Regulator of calcineurin 1 (Rcan1)-deficient mice prevent histamine-induced vascular subcutaneous and systemic permeability but not systemic anaphylaxis. (A) Experimental mice models addressed in WT and Rcan1^−/− mice. (B) Representative skin pictures of WT and Rcan1^−/− mice s.c. injected with mediators at indicated concentrations.
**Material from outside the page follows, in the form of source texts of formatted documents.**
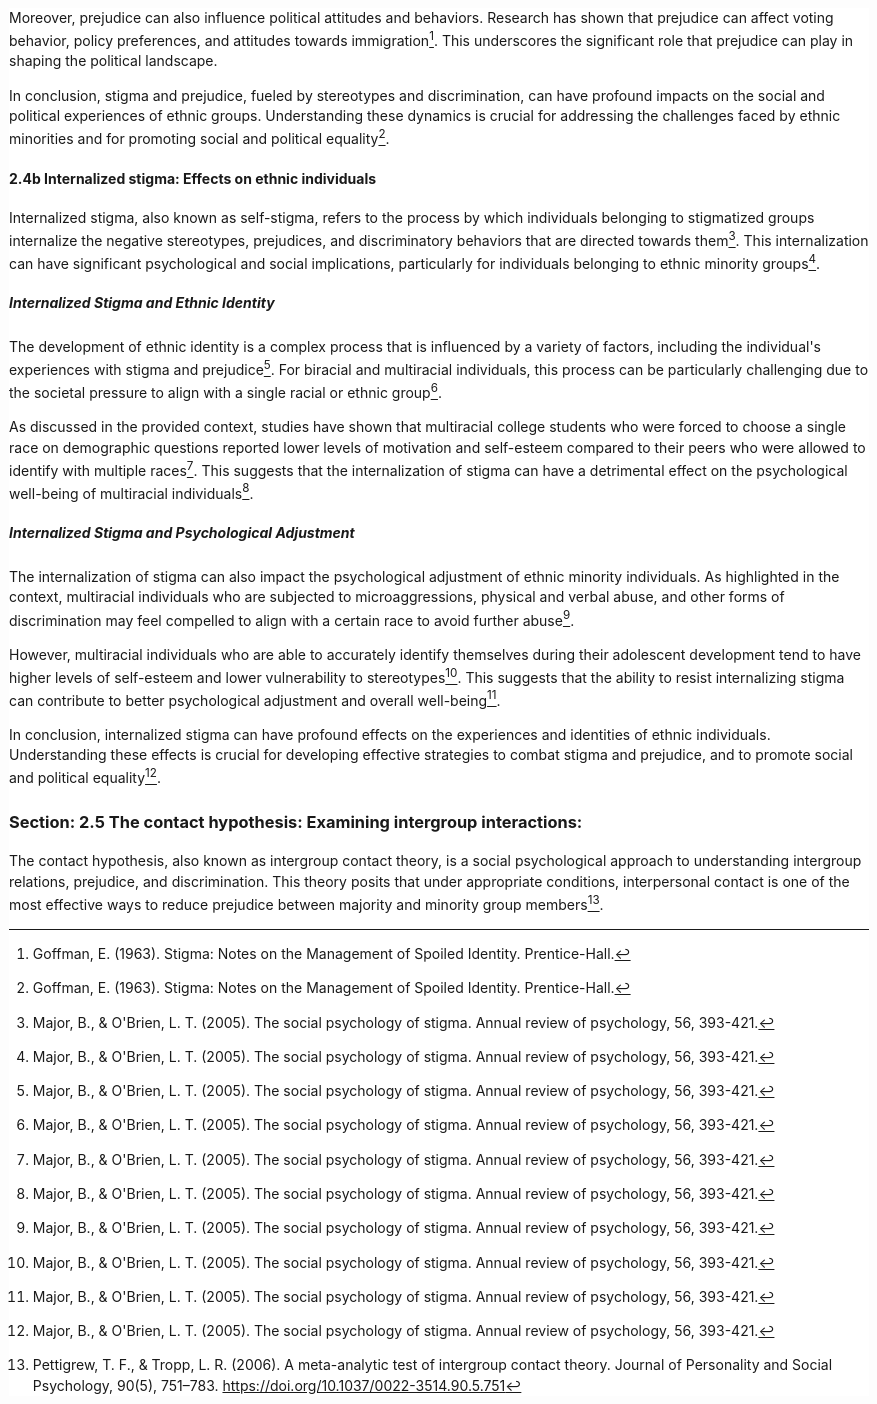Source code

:Moreover, prejudice can also influence political attitudes and behaviors. Research has shown that prejudice can affect voting behavior, policy preferences, and attitudes towards immigration[^7^]. This underscores the significant role that prejudice can play in shaping the political landscape.

In conclusion, stigma and prejudice, fueled by stereotypes and discrimination, can have profound impacts on the social and political experiences of ethnic groups. Understanding these dynamics is crucial for addressing the challenges faced by ethnic minorities and for promoting social and political equality[^7^].

[^7^]: Goffman, E. (1963). Stigma: Notes on the Management of Spoiled Identity. Prentice-Hall.

#### 2.4b Internalized stigma: Effects on ethnic individuals

Internalized stigma, also known as self-stigma, refers to the process by which individuals belonging to stigmatized groups internalize the negative stereotypes, prejudices, and discriminatory behaviors that are directed towards them[^8^]. This internalization can have significant psychological and social implications, particularly for individuals belonging to ethnic minority groups[^8^].

##### Internalized Stigma and Ethnic Identity

The development of ethnic identity is a complex process that is influenced by a variety of factors, including the individual's experiences with stigma and prejudice[^8^]. For biracial and multiracial individuals, this process can be particularly challenging due to the societal pressure to align with a single racial or ethnic group[^8^].

As discussed in the provided context, studies have shown that multiracial college students who were forced to choose a single race on demographic questions reported lower levels of motivation and self-esteem compared to their peers who were allowed to identify with multiple races[^8^]. This suggests that the internalization of stigma can have a detrimental effect on the psychological well-being of multiracial individuals[^8^].

##### Internalized Stigma and Psychological Adjustment

The internalization of stigma can also impact the psychological adjustment of ethnic minority individuals. As highlighted in the context, multiracial individuals who are subjected to microaggressions, physical and verbal abuse, and other forms of discrimination may feel compelled to align with a certain race to avoid further abuse[^8^].

However, multiracial individuals who are able to accurately identify themselves during their adolescent development tend to have higher levels of self-esteem and lower vulnerability to stereotypes[^8^]. This suggests that the ability to resist internalizing stigma can contribute to better psychological adjustment and overall well-being[^8^].

In conclusion, internalized stigma can have profound effects on the experiences and identities of ethnic individuals. Understanding these effects is crucial for developing effective strategies to combat stigma and prejudice, and to promote social and political equality[^8^].

[^8^]: Major, B., & O'Brien, L. T. (2005). The social psychology of stigma. Annual review of psychology, 56, 393-421.

### Section: 2.5 The contact hypothesis: Examining intergroup interactions:

The contact hypothesis, also known as intergroup contact theory, is a social psychological approach to understanding intergroup relations, prejudice, and discrimination. This theory posits that under appropriate conditions, interpersonal contact is one of the most effective ways to reduce prejudice between majority and minority group members[^9^]. 


[^1^]: Rudman, L. A., & Goodwin, S. A. (2004). Gender differences in automatic in-group bias: why do women like women more than men like men? Journal of personality and social psychology, 87(4), 494.
[^2^]: Fershtman, C., & Gneezy, U. (2001). Discrimination in a segmented society: An experimental approach. The Quarterly Journal of Economics, 116(1), 351-377.
[^3^]: Van Vugt, M., De Cremer, D., & Janssen, D. P. (2007). Gender differences in cooperation and competition: The male-warrior hypothesis. Psychological science, 18(1), 19-23.
[^4^]: Coleman, V. H., & Carter, M. M. (2007). Biracial self-identification: Impact on trait anxiety, social anxiety, and depression. Identity: An International Journal of Theory and Research, 7(2), 103-114.
[^5^]: Boyer, P., Liénard, P., & McCorkle, W. W. (2008). Ritual, Memory, and Death: Comparative Perspectives on Cameroonian Rituals of Mourning. Current Anthropology, 49(2), 281-303.
[^6^]: Güney, Y. (1982). Yol. Turkey: Cactus Film.
[^6^]: Greenberg, J., Pyszczynski, T., Solomon, S., Rosenblatt, A., Veeder, M., Kirkland, S., & Lyon, D. (1990). Evidence for terror management theory II: The effects of mortality salience on reactions to those who threaten or bolster the cultural worldview. Journal of Personality and Social Psychology, 58(2), 308–318.
[^9^]: Pettigrew, T. F., & Tropp, L. R. (2006). A meta-analytic test of intergroup contact theory. Journal of Personality and Social Psychology, 90(5), 751–783. https://doi.org/10.1037/0022-3514.90.5.751
[^10^]: Allport, G. W. (1954). The nature of prejudice. Addison-Wesley.
[^11^]: Pettigrew, T. F., & Tropp, L. R. (2006). A meta-analytic test of intergroup contact theory. Journal of Personality and Social Psychology, 90(5), 751–783.
[^12^]: Allport, G. W. (1954). The nature of prejudice. Reading, MA: Addison-Wesley.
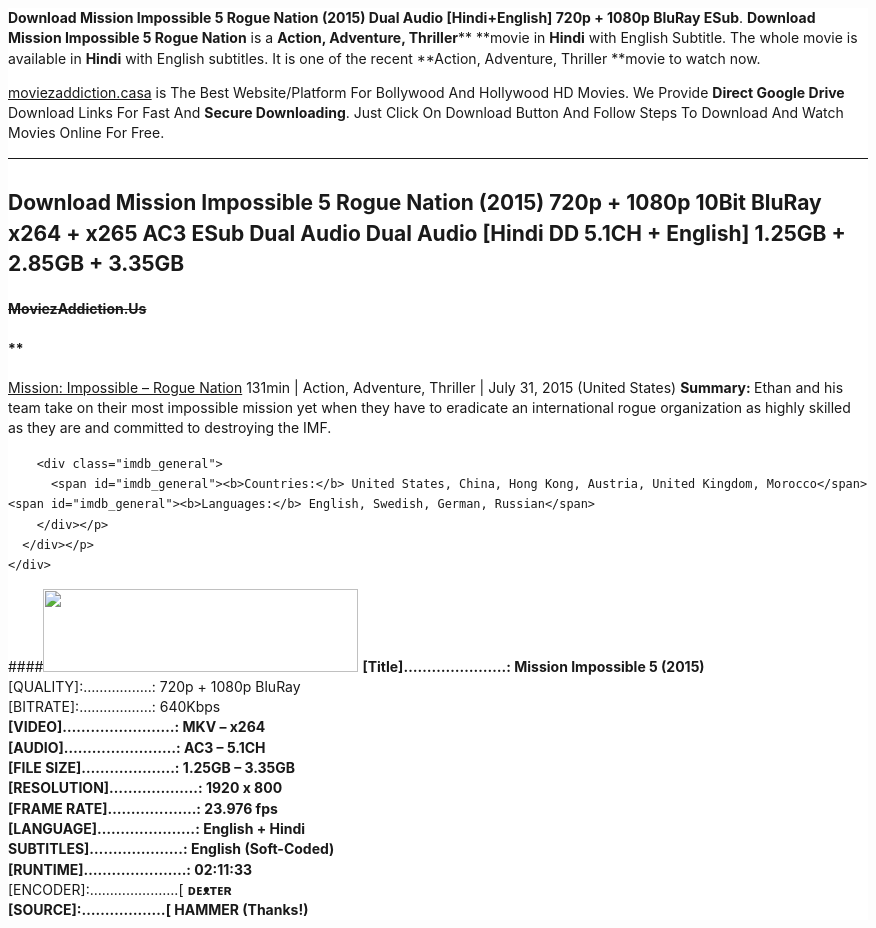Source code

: **Download Mission Impossible 5 Rogue Nation (2015) Dual Audio [Hindi+English] 720p + 1080p BluRay ESub**. **Download Mission Impossible 5 Rogue Nation** is a **Action, Adventure, Thriller****&nbsp;**movie in **Hindi** with English Subtitle. The whole movie is available in **Hindi** with English subtitles. It is one of the recent **Action, Adventure, Thriller&nbsp;**movie to watch now.

[moviezaddiction.casa](https://moviezaddiction.casa/category/hollywood-movies/) is The Best Website/Platform For Bollywood And Hollywood HD Movies. We Provide **Direct Google Drive** Download Links For Fast And **Secure Downloading**. Just Click On Download Button And Follow Steps To Download And Watch Movies Online For Free.

* * *

## <span><strong><b>Download Mission Impossible 5 Rogue Nation (2015) 720p + 1080p 10Bit BluRay </b></strong></span><span><strong><b>x264 + x265 AC3 ESub Dual Audio Dual Audio</b></strong></span><span><strong><b>&nbsp;</b></strong></span><span><strong><b>[Hindi DD 5.1CH + English] </b></strong></span><span><strong><b>1.25GB + 2.85GB + 3.35GB</b></strong></span>

#### <span>~~MoviezAddiction.Us~~</span>

#### **</p> 

<div class="imdb_container">
  <div>
    <div class="imdb_dark">
      <div class="imdb_right">
        <span id="movie_title"><a href="https://www.imdb.com/title/tt0002381249" target="_blank" rel="noopener">Mission: Impossible &#8211; Rogue Nation<small></small></a></span> <span id="genres">131min | Action, Adventure, Thriller | July 31, 2015 (United States)</span> <span id="summary"><b>Summary: </b>Ethan and his team take on their most impossible mission yet when they have to eradicate an international rogue organization as highly skilled as they are and committed to destroying the IMF.</span> </p> 
        
        <div class="imdb_general">
          <span id="imdb_general"><b>Countries:</b> United States, China, Hong Kong, Austria, United Kingdom, Morocco</span><span id="imdb_general"><b>Languages:</b> English, Swedish, German, Russian</span>
        </div></p>
      </div></p>
    </div>
  </div>
</div>

</b></h4> 

####<img loading="lazy" class="aligncenter" src="https:///moviezaddiction.casa/wp-content/uploads/2018/02/Media-Info.png?zoom=0.8099999785423279&resize=315%2C83&ssl=1" srcset="https://moviezaddiction.casa//wp-content/uploads/2018/02/Media-Info.png?zoom=0.8999999761581421&resize=315%2C83&ssl=1" width="315" height="83" /> <span><strong>[Title]………………….: Mission Impossible 5 (2015)</strong></span><span><strong><br /></strong></span> <span>[QUALITY]:……………..: 720p + 1080p BluRay</span>  
 <span>[BITRATE]:………………: 640Kbps</span>  
<span><strong>[VIDEO]……………………: MKV – x264<br />[AUDIO]……………………: AC3 – 5.1CH<br />[FILE SIZE]………………..: 1.25GB – 3.35GB<br />[RESOLUTION]……………….: 1920 x 800<br />[FRAME RATE]……………….: 23.976 fps<br />[LANGUAGE]…………………: English + Hindi<br />SUBTITLES]………………..: English (Soft-Coded)<br />[RUNTIME]………………….: 02:11:33</strong></span>  
<span>[ENCODER]:………………….[&nbsp;<strong>ᴅᴇᴥᴛᴇʀ<br /></strong></span><span><strong>[SOURCE]:………………[ HAMMER </strong></span><span><strong>(</strong></span><span><strong>Thanks!)</strong></span>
Evans blue extravasation was determined in four mice per genotype after subcutaneous injection of 20 µl of the indicated doses of histamine or PAF. Figure shows the amounts of Evans blue determined in skin dorsal punches as described in the Section “Materials and Methods.” Data represent means ± SEM. Unpaired t-tests were performed vs WT mice for each treatment and doses, *P = 0.0138 vs WT (5 ng/ml), *P = 0.0441 vs WT (50 ng/ml). (C) Graphic shows individual values of aorta and lung extravasation determined in seven (WT) and eight (Rcan1^−/−) mice after 15 min of i.v. histamine injection together with Evans blue. Figure shows the amounts of Evans blue determined in tissues as described in the Section “Materials and Methods.” Data represent means ± SEM. Unpaired t-tests were performed vs WT mice. Aorta; *P = 0.0357, Lung; *P = 0.0319, Heart; ns = 0.1879 compared with Histamine WT mice.